Paul et Karl sont deux frères issus d’une famille d’horloger de la Franconie. Sans être orthodoxe, le père est pratiquant. Les garçons s’envolent à Berlin pour monter une affaire de fabrication de vis. En épousant Annette et Klara Oppner, filles d’un banquier, ils rejoignent la grande bourgeoisie berlinoise.

Témoignage d’une époque révolue bouleversée par deux événements majeurs – la Première Guerre mondiale et l’arrivée d’Hitler au pouvoir -, le récit décrit par le menu le déclin d’une dynastie mais aussi les courants culturels et de pensée ainsi que les mutations économiques qui parcoururent ces décennies : expressionnisme, marxisme, communisme, socialisme, nazisme, antisémitisme, sionisme, féminisme, industrialisation…

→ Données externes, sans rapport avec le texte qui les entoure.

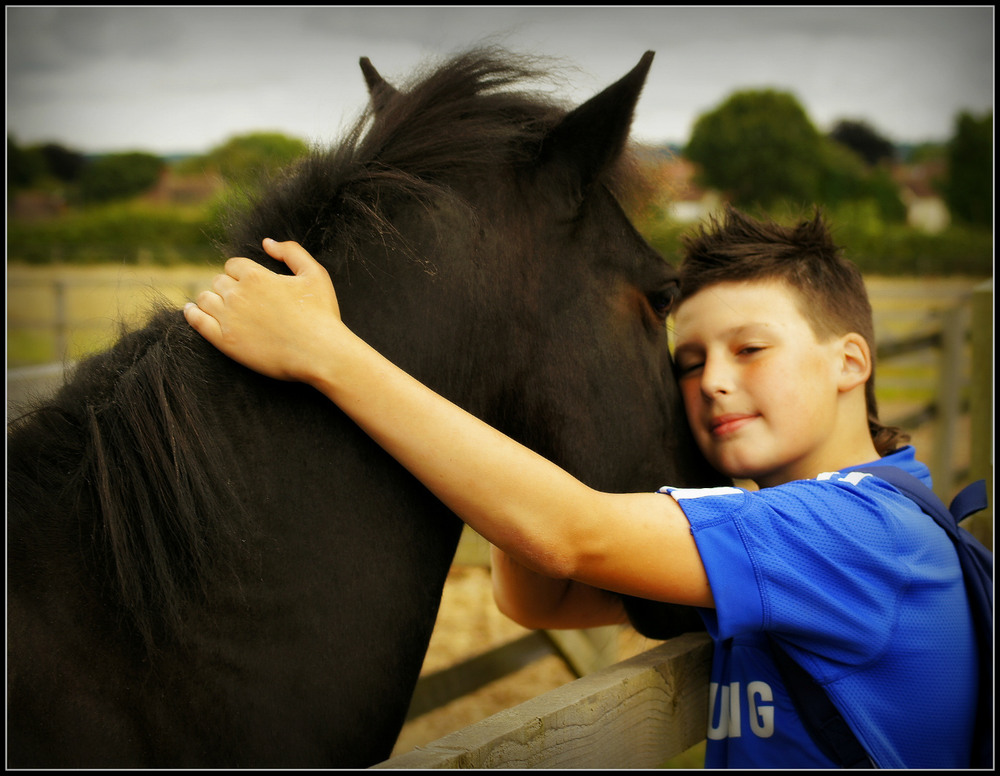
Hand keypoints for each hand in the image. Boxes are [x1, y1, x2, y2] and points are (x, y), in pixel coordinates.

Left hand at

Les échanges vifs entre les différentes générations sont le reflet de ces secousses.

Si j’ai apprécié l’acuité du panorama quasi exhaustif de ces soixante-dix années d’histoire, j’ai été moins séduite par les personnages tellement nombreux que leur psychologie n’est qu’effleurée.

Deux personnages sortent du lot : Paul, l’archétype du Juif tellement assimilé qu’il ne peut croire au projet délétère des nazis, et Waldemar, un humaniste « à l’ancienne » qui constate avec lucidité la disparition d’un monde.